Member of the Virginia House of Delegates from the Giles and Pulaski Counties district
- In office 1972 – July 24, 1990
- Preceded by: Garnett Moore
- Succeeded by: Barbara Stafford

Personal details
- Born: April 20, 1939 Giles County, Virginia
- Died: July 24, 1990 (aged 51)
- Party: Republican
- Spouse: Barbara Stafford
- Alma mater: College of William and Mary (BA) University of Virginia (LLB)
- Occupation: Attorney

= Jefferson Stafford =

American politician (1939–1990)

Chester Jefferson "Jeff" Stafford (April 20, 1939 - July 24, 1990) was a Virginia lawyer and politician. Elected in 1971 as a Republican member of the Virginia House of Delegates, he represented what had been Virginia's 12th district but was renumbered Virginia's 5th district after the 1972 census, which included parts of Carroll, Giles, Montgomery, and Pulaski counties; and the city of Radford from 1972 until his death.

==Biography==
Born in Giles County on April 20, 1939, Stafford was educated at the College of William and Mary and received a B.A. degree, and then he received a law degree from the University of Virginia.

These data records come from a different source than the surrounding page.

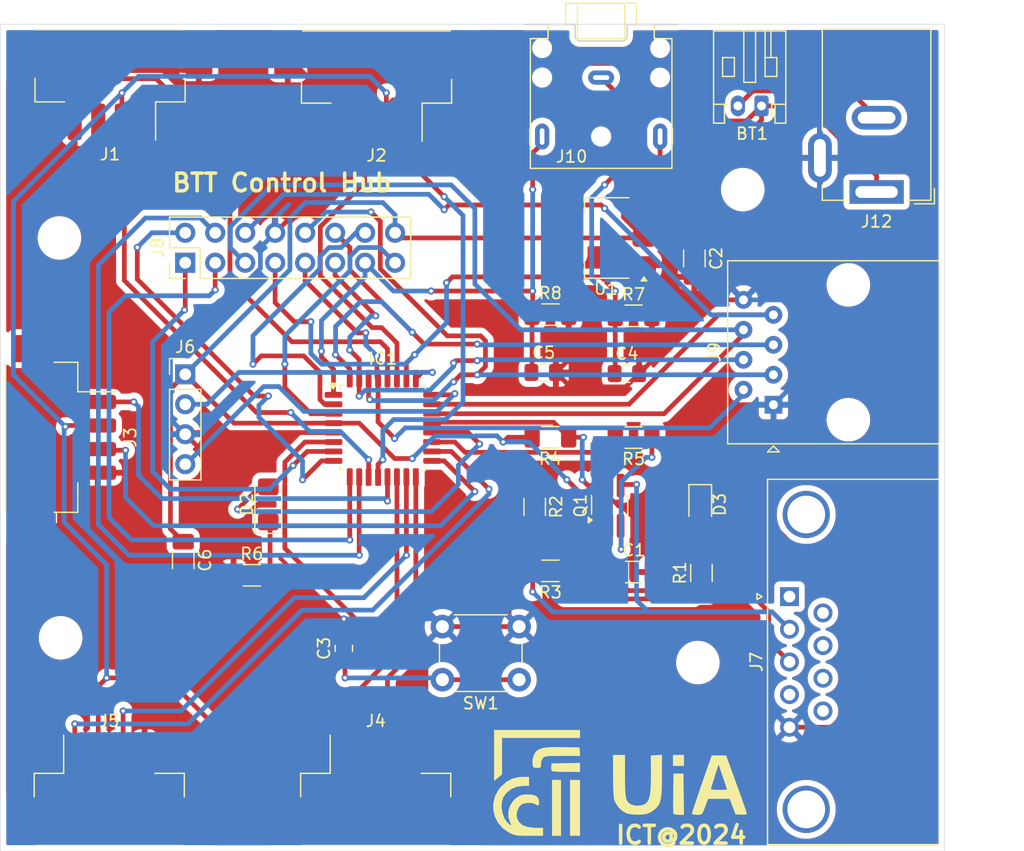
<source format=kicad_pcb>
(kicad_pcb
	(version 20240108)
	(generator "pcbnew")
	(generator_version "8.0")
	(general
		(thickness 1.6)
		(legacy_teardrops no)
	)
	(paper "A4")
	(layers
		(0 "F.Cu" signal)
		(31 "B.Cu" signal)
		(32 "B.Adhes" user "B.Adhesive")
		(33 "F.Adhes" user "F.Adhesive")
		(34 "B.Paste" user)
		(35 "F.Paste" user)
		(36 "B.SilkS" user "B.Silkscreen")
		(37 "F.SilkS" user "F.Silkscreen")
		(38 "B.Mask" user)
		(39 "F.Mask" user)
		(40 "Dwgs.User" user "User.Drawings")
		(41 "Cmts.User" user "User.Comments")
		(42 "Eco1.User" user "User.Eco1")
		(43 "Eco2.User" user "User.Eco2")
		(44 "Edge.Cuts" user)
		(45 "Margin" user)
		(46 "B.CrtYd" user "B.Courtyard")
		(47 "F.CrtYd" user "F.Courtyard")
		(48 "B.Fab" user)
		(49 "F.Fab" user)
		(50 "User.1" user)
		(51 "User.2" user)
		(52 "User.3" user)
		(53 "User.4" user)
		(54 "User.5" user)
		(55 "User.6" user)
		(56 "User.7" user)
		(57 "User.8" user)
		(58 "User.9" user)
	)
	(setup
		(pad_to_mask_clearance 0)
		(allow_soldermask_bridges_in_footprints no)
		(pcbplotparams
			(layerselection 0x00010fc_ffffffff)
			(plot_on_all_layers_selection 0x0000000_00000000)
			(disableapertmacros no)
			(usegerberextensions no)
			(usegerberattributes yes)
			(usegerberadvancedattributes yes)
			(creategerberjobfile yes)
			(dashed_line_dash_ratio 12.000000)
			(dashed_line_gap_ratio 3.000000)
			(svgprecision 4)
			(plotframeref no)
			(viasonmask no)
			(mode 1)
			(useauxorigin no)
			(hpglpennumber 1)
			(hpglpenspeed 20)
			(hpglpendiameter 15.000000)
			(pdf_front_fp_property_popups yes)
			(pdf_back_fp_property_popups yes)
			(dxfpolygonmode yes)
			(dxfimperialunits yes)
			(dxfusepcbnewfont yes)
			(psnegative no)
			(psa4output no)
			(plotreference yes)
			(plotvalue yes)
			(plotfptext yes)
			(plotinvisibletext no)
			(sketchpadsonfab no)
			(subtractmaskfromsilk no)
			(outputformat 1)
			(mirror no)
			(drillshape 0)
			(scaleselection 1)
			(outputdirectory "")
		)
	)
	(net 0 "")
	(net 1 "Net-(BT1--)")
	(net 2 "+6V")
	(net 3 "Net-(D3-A)")
	(net 4 "GNDREF")
	(net 5 "Net-(IC1-VDD{slash}VDDA)")
	(net 6 "NRST")
	(net 7 "PA15")
	(net 8 "PB9")
	(net 9 "Net-(D3-K)")
	(net 10 "Net-(D2-A)")
	(net 11 "Net-(D2-K)")
	(net 12 "Target1int")
	(net 13 "Servo1pwm")
	(net 14 "Target2Int")
	(net 15 "Servo2pwm")
	(net 16 "Target3Int")
	(net 17 "Servo3pwm")
	(net 18 "Target4Int")
	(net 19 "Servo4pwm")
	(net 20 "Target5Int")
	(net 21 "Servo5pwm")
	(net 22 "SWCLK{slash}BOOT0")
	(net 23 "SWDIO")
	(net 24 "unconnected-(J7-Pad7)")
	(net 25 "unconnected-(J7-Pad6)")
	(net 26 "unconnected-(J7-Pad4)")
	(net 27 "unconnected-(J7-Pad1)")
	(net 28 "unconnected-(J7-Pad9)")
	(net 29 "unconnected-(J7-Pad8)")
	(net 30 "Net-(Q1B-C2)")
	(net 31 "PB8")
	(net 32 "PA12")
	(net 33 "PB7")
	(net 34 "PA0")
	(net 35 "USART2_RX")
	(net 36 "PB5")
	(net 37 "PA1")
	(net 38 "PB6")
	(net 39 "PC14")
	(net 40 "USART2_TX")
	(net 41 "PC15")
	(net 42 "PA11")
	(net 43 "Net-(Q1A-B1)")
	(net 44 "USART1_RX")
	(net 45 "Net-(Q1B-B2)")
	(net 46 "USART1_TX")
	(footprint "Resistor_SMD:R_1206_3216Metric_Pad1.30x1.75mm_HandSolder" (layer "F.Cu") (at 158.05 82.7))
	(footprint "Resistor_SMD:R_1206_3216Metric_Pad1.30x1.75mm_HandSolder" (layer "F.Cu") (at 158.05 93.025 180))
	(footprint "Connector_Hirose:Hirose_DF3EA-04P-2H_1x04-1MP_P2.00mm_Horizontal" (layer "F.Cu") (at 136.270331 63.505 180))
	(footprint "MountingHole:MountingHole_3.2mm_M3" (layer "F.Cu") (at 163.5 112.1))
	(footprint "Connector_Hirose:Hirose_DF3EA-04P-2H_1x04-1MP_P2.00mm_Horizontal" (layer "F.Cu") (at 113.62 122.65))
	(footprint "Capacitor_SMD:C_1206_3216Metric_Pad1.33x1.80mm_HandSolder" (layer "F.Cu") (at 158.08 104.425))
	(footprint "Connector_PinHeader_2.54mm:PinHeader_1x04_P2.54mm_Vertical" (layer "F.Cu") (at 120.06 87.66))
	(footprint "Diode_SMD:D_0805_2012Metric" (layer "F.Cu") (at 163.7 98.7 -90))
	(footprint "Connector_RJ:RJ45_Amphenol_54602-x08_Horizontal" (layer "F.Cu") (at 169.9 90.2375 90))
	(footprint "Capacitor_SMD:C_1206_3216Metric_Pad1.33x1.80mm_HandSolder" (layer "F.Cu") (at 163.2 77.8375 -90))
	(footprint "Package_TO_SOT_SMD:TSOT-23-6_HandSoldering" (layer "F.Cu") (at 156 98.8 90))
	(footprint "Connector_Hirose:Hirose_DF3EA-04P-2H_1x04-1MP_P2.00mm_Horizontal" (layer "F.Cu") (at 136.2 122.65))
	(footprint "Connector_JST:JST_PH_S2B-PH-K_1x02_P2.00mm_Horizontal" (layer "F.Cu") (at 168.890331 64.905 180))
	(footprint "Capacitor_SMD:C_1206_3216Metric_Pad1.33x1.80mm_HandSolder" (layer "F.Cu") (at 119.890331 103.4175 -90))
	(footprint "Resistor_SMD:R_1206_3216Metric_Pad1.30x1.75mm_HandSolder" (layer "F.Cu") (at 151 104.325 180))
	(footprint "Connector_Dsub:DSUB-9_Female_Horizontal_P2.77x2.84mm_EdgePinOffset9.90mm_Housed_MountingHolesOffset11.32mm" (layer "F.Cu") (at 171.26 106.505 90))
	(footprint "uia_Logo:uiaLogo" (layer "F.Cu") (at 156.9 122.3))
	(footprint "MountingHole:MountingHole_3.2mm_M3" (layer "F.Cu") (at 167.3 72))
	(footprint "Connector_Hirose:Hirose_DF3EA-04P-2H_1x04-1MP_P2.00mm_Horizontal" (layer "F.Cu") (at 109.8 93 -90))
	(footprint "Capacitor_SMD:C_0805_2012Metric_Pad1.18x1.45mm_HandSolder" (layer "F.Cu") (at 157.48 87.6))
	(footprint "Resistor_SMD:R_1206_3216Metric_Pad1.30x1.75mm_HandSolder" (layer "F.Cu") (at 163.8 104.5 90))
	(footprint "Connector_Audio:Jack_3.5mm_CUI_SJ1-3523N_Horizontal" (layer "F.Cu") (at 155.3 62.5 180))
	(footprint "Resistor_SMD:R_1206_3216Metric_Pad1.30x1.75mm_HandSolder" (layer "F.Cu") (at 149.67 98.9 -90))
	(footprint "Resistor_SMD:R_1206_3216Metric_Pad1.30x1.75mm_HandSolder" (layer "F.Cu") (at 151 93 180))
	(footprint "Connector_Hirose:Hirose_DF3EA-04P-2H_1x04-1MP_P2.00mm_Horizontal" (layer "F.Cu") (at 113.690331 63.405 180))
	(footprint "Button_Switch_THT:SW_PUSH_6mm_H5mm" (layer "F.Cu") (at 148.35 113.55 180))
	(footprint "Connector_PinHeader_2.54mm:PinHeader_2x08_P2.54mm_Vertical" (layer "F.Cu") (at 120.06 78.2 90))
	(footprint "MountingHole:MountingHole_3.2mm_M3" (layer "F.Cu") (at 109.4 76.1))
	(footprint "Resistor_SMD:R_1206_3216Metric_Pad1.30x1.75mm_HandSolder" (layer "F.Cu") (at 151 82.6))
	(footprint "LED_SMD:LED_1206_3216Metric_Pad1.42x1.75mm_HandSolder" (layer "F.Cu") (at 127.1 98.6875 90))
	(footprint "Package_TO_SOT_SMD:SOT-223-3_TabPin2" (layer "F.Cu") (at 155.8 76.1 180))
	(footprint "Capacitor_SMD:C_0805_2012Metric_Pad1.18x1.45mm_HandSolder" (layer "F.Cu") (at 133.5 110.9 90))
	(footprint "Capacitor_SMD:C_0805_2012Metric_Pad1.18x1.45mm_HandSolder" (layer "F.Cu") (at 150.43 87.5))
	(footprint "MountingHole:MountingHole_3.2mm_M3" (layer "F.Cu") (at 109.5 110))
	(footprint "Package_QFP:LQFP-32_7x7mm_P0.8mm"
		(layer "F.Cu")
		(uuid "f9db8ca6-def0-43ba-99be-b6e86b3672cc")
		(at 136.8 92.2)
		(descr "LQFP, 32 Pin (https://www.nxp.com/docs/en/package-information/SOT358-1.pdf), generated with kicad-footprint-generator ipc_gullwing_generator.py")
		(tags "LQFP QFP")
		(property "Reference" "IC1"
			(at 0 -5.88 0)
			(layer "F.SilkS")
			(uuid "80ddbe13-cc78-4a5e-aa01-047b5d626b38")
			(effects
				(font
					(size 1 1)
					(thickness 0.15)
				)
			)
		)
		(property "Value" "STM32G030K6T6"
			(at 0 5.88 0)
			(layer "F.Fab")
			(uuid "8f6cd122-869d-4e94-8a55-69dc475b2a22")
			(effects
				(font
					(size 1 1)
					(thickness 0.15)
				)
			)
		)
		(property "Footprint" "Package_QFP:LQFP-32_7x7mm_P0.8mm"
			(at 0 0 0)
			(unlocked yes)
			(layer "F.Fab")
			(hide yes)
			(uuid "9751da6a-eb31-4c15-a9f1-aa7ae31b610e")
			(effects
				(font
					(size 1.27 1.27)
				)
			)
		)
		(property "Datasheet" "https://www.st.com/resource/en/datasheet/stm32g030c6.pdf"
			(at 0 0 0)
			(unlocked yes)
			(layer "F.Fab")
			(hide yes)
			(uuid "2e54400e-3606-4f23-853b-8bbbd1d19bee")
			(effects
				(font
					(size 1.27 1.27)
				)
			)
		)
		(property "Description" "STMICROELECTRONICS - STM32G030K6T6 - ARM MCU, STM32 Family STM32G0 Series Microcontrollers, ARM Cortex-M0+, 32bit, 64 MHz, 32 KB, 8 KB"
			(at 0 0 0)
			(unlocked yes)
			(layer "F.Fab")
			(hide yes)
			(uuid "4575acf2-abf1-4888-bdab-cd4f0e3ebfda")
			(effects
				(font
					(size 1.27 1.27)
				)
			)
		)
		(property "Height" "1.6"
			(at 0 0 0)
			(unlocked yes)
			(layer "F.Fab")
			(hide yes)
			(uuid "0b28c821-b02d-4439-8742-4a8a41fd8993")
			(effects
				(font
					(size 1 1)
					(thickness 0.15)
				)
			)
		)
		(property "Farnell Part Number" ""
			(at 0 0 0)
			(unlocked yes)
			(layer "F.Fab")
			(hide yes)
			(uuid "ccbd06e0-f9b8-441f-aaef-c26fcf69c3e7")
			(effects
				(font
					(size 1 1)
					(thickness 0.15)
				)
			)
		)
		(property "Farnell Price/Stock" ""
			(at 0 0 0)
			(unlocked yes)
			(layer "F.Fab")
			(hide yes)
			(uuid "9b8f5b8a-bf45-45a2-b331-02b53d4ff4a8")
			(effects
				(font
					(size 1 1)
					(thickness 0.15)
				)
			)
		)
		(property "Manufacturer_Name" "STMicroelectronics"
			(at 0 0 0)
			(unlocked yes)
			(layer "F.Fab")
			(hide yes)
			(uuid "9f1df3c6-9f3f-43cb-8b3e-047511f56e8a")
			(effects
				(font
					(size 1 1)
					(thickness 0.15)
				)
			)
		)
		(property "Manufacturer_Part_Number" "STM32G030K6T6"
			(at 0 0 0)
			(unlocked yes)
			(layer "F.Fab")
			(hide yes)
			(uuid "91f4e816-41df-462a-8699-05c54ed0b477")
			(effects
				(font
					(size 1 1)
					(thickness 0.15)
				)
			)
		)
		(path "/417609b9-0d46-406e-bd5a-c0c1e124b631")
		(sheetname "Root")
		(sheetfile "CorntrolHub.kicad_sch")
		(attr smd)
		(fp_line
			(start -3.61 -3.61)
			(end -3.61 -3.31)
			(stroke
				(width 0.12)
				(type solid)
			)
			(layer "F.SilkS")
			(uuid "fac86972-d0ea-4151-bc65-8529631996f8")
		)
		(fp_line
			(start -3.61 3.61)
			(end -3.61 3.31)
			(stroke
				(width 0.12)
				(type solid)
			)
			(layer "F.SilkS")
			(uuid "a748f702-406d-4003-aeee-199c05e7511e")
		)
		(fp_line
			(start -3.31 -3.61)
			(end -3.61 -3.61)
			(stroke
				(width 0.12)
				(type solid)
			)
			(layer "F.SilkS")
			(uuid "fa31b611-2513-4622-a9d0-c19ca1b2f795")
		)
		(fp_line
			(start -3.31 3.61)
			(end -3.61 3.61)
			(stroke
				(width 0.12)
				(type solid)
			)
			(layer "F.SilkS")
			(uuid "92a8c432-0cff-4ed9-a7d5-5b789a561fb8")
		)
		(fp_line
			(start 3.31 -3.61)
			(end 3.61 -3.61)
			(stroke
				(width 0.12)
				(type solid)
			)
			(layer "F.SilkS")
			(uuid "32daeae6-2db1-46fd-8378-f33d7cede98d")
		)
		(fp_line
			(start 3.31 3.61)
			(end 3.61 3.61)
			(stroke
				(width 0.12)
				(type solid)
			)
			(layer "F.SilkS")
			(uuid "37bb8acb-1d89-4377-8587-f35d487c5cea")
		)
		(fp_line
			(start 3.61 -3.61)
			(end 3.61 -3.31)
			(stroke
				(width 0.12)
				(type solid)
			)
			(layer "F.SilkS")
			(uuid "5fdc731e-f172-4726-9109-8b14d287b0f5")
		)
		(fp_line
			(start 3.61 3.61)
			(end 3.61 3.31)
			(stroke
				(width 0.12)
				(type solid)
			)
			(layer "F.SilkS")
			(uuid "79b54e17-2d99-45e0-bd61-97d0715d7367")
		)
		(fp_poly
			(pts
				(xy -4.2125 -3.31) (xy -4.5525 -3.78) (xy -3.8725 -3.78) (xy -4.2125 -3.31)
			)
			(stroke
				(width 0.12)
				(type solid)
			)
			(fill solid)
			(layer "F.SilkS")
			(uuid "a92dafae-54cb-4d92-abb0-32929bec68b7")
		)
		(fp_line
			(start -5.18 -3.3)
			(end -5.18 0)
			(stroke
				(width 0.05)
				(type solid)
			)
			(layer "F.CrtYd")
			(uuid "7b841137-1b4a-4afb-9403-699d381066bb")
		)
		(fp_line
			(start -5.18 3.3)
			(end -5.18 0)
			(stroke
				(width 0.05)
				(type solid)
			)
			(layer "F.CrtYd")
			(uuid "72f4e08c-e5c4-4d9c-84b5-7f06825e2b45")
		)
		(fp_line
			(start -3.75 -3.75)
			(end -3.75 -3.3)
			(stroke
				(width 0.05)
				(type solid)
			)
			(layer "F.CrtYd")
			(uuid "d66023ff-4d7b-4f15-9691-74f637ade364")
		)
		(fp_line
			(start -3.75 -3.3)
			(end -5.18 -3.3)
			(stroke
				(width 0.05)
				(type solid)
			)
			(layer "F.CrtYd")
			(uuid "d6ada92b-f814-4a18-ae48-66a53d854b4c")
		)
		(fp_line
			(start -3.75 3.3)
			(end -5.18 3.3)
			(stroke
				(width 0.05)
				(type solid)
			)
			(layer "F.CrtYd")
			(uuid "7a5e3580-de2a-4ff5-8d18-8e9b43c2d5b6")
		)
		(fp_line
			(start -3.75 3.75)
			(end -3.75 3.3)
			(stroke
				(width 0.05)
				(type solid)
			)
			(layer "F.CrtYd")
			(uuid "d8032eff-2c52-49bf-aaf4-b9f33fd23ddf")
		)
		(fp_line
			(start -3.3 -5.18)
			(end -3.3 -3.75)
			(stroke
				(width 0.05)
				(type solid)
			)
			(layer "F.CrtYd")
			(uuid "8cd53376-94de-41d9-946e-4935694fab55")
		)
		(fp_line
			(start -3.3 -3.75)
			(end -3.75 -3.75)
			(stroke
				(width 0.05)
				(type solid)
			)
			(layer "F.CrtYd")
			(uuid "98ef8a0a-ca20-46b6-b9cc-ab825b7bf755")
		)
		(fp_line
			(start -3.3 3.75)
			(end -3.75 3.75)
			(stroke
				(width 0.05)
				(type solid)
			)
			(layer "F.CrtYd")
			(uuid "4d6e1bda-0c9e-484c-9b6b-0a3c9c921ea8")
		)
		(fp_line
			(start -3.3 5.18)
			(end -3.3 3.75)
			(stroke
				(width 0.05)
				(type solid)
			)
			(layer "F.CrtYd")
			(uuid "9169bac2-8fe5-4907-b1df-35a324877873")
		)
		(fp_line
			(start 0 -5.18)
			(end -3.3 -5.18)
			(stroke
				(width 0.05)
				(type solid)
			)
			(layer "F.CrtYd")
			(uuid "576972c0-2c68-4eac-9fbb-6d72ab4187ea")
		)
		(fp_line
			(start 0 -5.18)
			(end 3.3 -5.18)
			(stroke
				(width 0.05)
				(type solid)
			)
			(layer "F.CrtYd")
			(uuid "a4eb6fa3-19c7-4e20-a69a-5d1371dc7a97")
		)
		(fp_line
			(start 0 5.18)
			(end -3.3 5.18)
			(stroke
				(width 0.05)
				(type solid)
			)
			(layer "F.CrtYd")
			(uuid "995a0337-029e-4b81-b959-1b71c0d3c7c3")
		)
		(fp_line
			(start 0 5.18)
			(end 3.3 5.18)
			(stroke
				(width 0.05)
				(type solid)
			)
			(layer "F.CrtYd")
			(uuid "59930acc-906f-44a6-8284-19097a7e7967")
		)
		(fp_line
			(start 3.3 -5.18)
			(end 3.3 -3.75)
			(stroke
				(width 0.05)
				(type solid)
			)
			(layer "F.CrtYd")
			(uuid "2f07d0b9-d069-4f2b-968f-1be806c97bfd")
		)
		(fp_line
			(start 3.3 -3.75)
			(end 3.75 -3.75)
			(stroke
				(width 0.05)
				(type solid)
			)
			(layer "F.CrtYd")
			(uuid "1fc8f075-05dc-4cdf-a685-f7c55574dba5")
		)
		(fp_line
			(start 3.3 3.75)
			(end 3.75 3.75)
			(stroke
				(width 0.05)
				(type solid)
			)
			(layer "F.CrtYd")
			(uuid "0b8de41d-fd9f-4908-8468-fe924f401c9c")
		)
		(fp_line
			(start 3.3 5.18)
			(end 3.3 3.75)
			(stroke
				(width 0.05)
				(type solid)
			)
			(layer "F.CrtYd")
			(uuid "e40c387c-f03f-409b-bc85-b83ae5ad633f")
		)
		(fp_line
			(start 3.75 -3.75)
			(end 3.75 -3.3)
			(stroke
				(width 0.05)
				(type solid)
			)
			(layer "F.CrtYd")
			(uuid "b0e6e565-54ce-44b4-a415-2435adef5eb9")
		)
		(fp_line
			(start 3.75 -3.3)
			(end 5.18 -3.3)
			(stroke
				(width 0.05)
				(type solid)
			)
			(layer "F.CrtYd")
			(uuid "7679206b-eea7-40ce-80a6-67a0edc61014")
		)
		(fp_line
			(start 3.75 3.3)
			(end 5.18 3.3)
			(stroke
				(width 0.05)
				(type solid)
			)
			(layer "F.CrtYd")
			(uuid "4a6f9f90-3c40-4993-a647-250a8b6736f9")
		)
		(fp_line
			(start 3.75 3.75)
			(end 3.75 3.3)
			(stroke
				(width 0.05)
				(type solid)
			)
			(layer "F.CrtYd")
			(uuid "5c02c843-e568-46f5-8ee8-070c3101d92b")
		)
		(fp_line
			(start 5.18 -3.3)
			(end 5.18 0)
			(stroke
				(width 0.05)
				(type solid)
			)
			(layer "F.CrtYd")
			(uuid "55e252e4-211b-4add-b31a-cfd3d65c35e9")
		)
		(fp_line
			(start 5.18 3.3)
			(end 5.18 0)
			(stroke
				(width 0.05)
				(type solid)
			)
			(layer "F.CrtYd")
			(uuid "4ad38558-9963-4a52-801b-c0b12f0ffb28")
		)
		(fp_line
			(start -3.5 -2.5)
			(end -2.5 -3.5)
			(stroke
				(width 0.1)
				(type solid)
			)
			(layer "F.Fab")
			(uuid "9940262b-34bc-434f-b936-adcb66f1c847")
		)
		(fp_line
			(start -3.5 3.5)
			(end -3.5 -2.5)
			(stroke
				(width 0.1)
				(type solid)
			)
			(layer "F.Fab")
			(uuid "cccc26ca-3994-493f-9f23-7eaba4db6500")
		)
		(fp_line
			(start -2.5 -3.5)
			(end 3.5 -3.5)
			(stroke
				(width 0.1)
				(type solid)
			)
			(layer "F.Fab")
			(uuid "3ae2e28d-ebd9-472b-8130-1ba319a19a9a")
		)
		(fp_line
			(start 3.5 -3.5)
			(end 3.5 3.5)
			(stroke
				(width 0.1)
				(type solid)
			)
			(layer "F.Fab")
			(uuid "c94fa40d-92cc-4e0a-af93-7e47546fb3fb")
		)
		(fp_line
			(start 3.5 3.5)
			(end -3.5 3.5)
			(stroke
				(width 0.1)
				(type solid)
			)
			(layer "F.Fab")
			(uuid "b41a9615-5bed-412a-9a5c-34d11324ba9c")
		)
		(fp_text user "${REFERENCE}"
			(at 0 0 0)
			(layer "F.Fab")
			(uuid "f8e936d3-57bc-4ae2-8049-17802bd2921d")
			(effects
				(font
					(size 1 1)
					(thickness 0.15)
				)
			)
		)
		(pad "1" smd roundrect
			(at -4.175 -2.8)
			(size 1.5 0.5)
			(layers "F.Cu" "F.Paste" "F.Mask")
			(roundrect_rratio 0.25)
			(net 8 "PB9")
			(pinfunction "PB9")
			(pintype "passive")
			(uuid "246d01ef-1d0b-49db-8b11-2b893f34f60b")
		)
		(pad "2" smd roundrect
			(at -4.175 -2)
			(size 1.5 0.5)
			(layers "F.Cu" "F.Paste" "F.Mask")
			(roundrect_rratio 0.25)
			(net 39 "PC14")
			(pinfunction
... [371153 chars truncated]
</source>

Stafford served 2 years in the U.S. Army infantry in Korea, then practiced law in Pearisburg (the seat of Giles County) and surrounding areas in southwest Virginia. He was also active in the Jaycees, Masons and Methodist Church.

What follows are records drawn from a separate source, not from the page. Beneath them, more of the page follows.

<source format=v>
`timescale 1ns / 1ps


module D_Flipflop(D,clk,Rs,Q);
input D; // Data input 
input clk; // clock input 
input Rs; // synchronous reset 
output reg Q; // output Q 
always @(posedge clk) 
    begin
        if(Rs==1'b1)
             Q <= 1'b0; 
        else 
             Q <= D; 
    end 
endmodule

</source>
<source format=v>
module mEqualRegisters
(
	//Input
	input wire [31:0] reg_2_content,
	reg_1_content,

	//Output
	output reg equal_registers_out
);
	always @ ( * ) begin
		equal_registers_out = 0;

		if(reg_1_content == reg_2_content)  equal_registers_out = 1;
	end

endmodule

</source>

Redistricting after the 1970 census split the southwest Virginia districts represented by Democrats Archibald A. Campbell of Wytheville, Virginia and Garnett Moore of Pulaski, Virginia. Campbell continued to represent Bland County, but now with the city of Galax, Virginia and Wythe and Grayson Counties as the 4th District. However, Giles County was now grouped with Pulaski county as the 5th District, and voters elected Republican Stafford, who defeated Moore (who had represented Pulaski since 1954) by a 54% to 45% margin. Stafford won re-election nine times against various Democrats (and twice without opposition), although in subsequent reapportionments Craig County would be added in 1974, and then the city of Radford. The post-1980 reapportionment removed Craig County but added Bland County and parts of Tazewell County.

Stafford challenged incumbent Democrat Rick Boucher to represent Virginia's 9th district in the U.S. Congress, but lost narrowly in 1984.

His wife Barbara, a fellow Giles county native and homemaker as well as president of the Pearisburg Junior Women's club, succeeded to the seat for one term upon his death in office in 1990.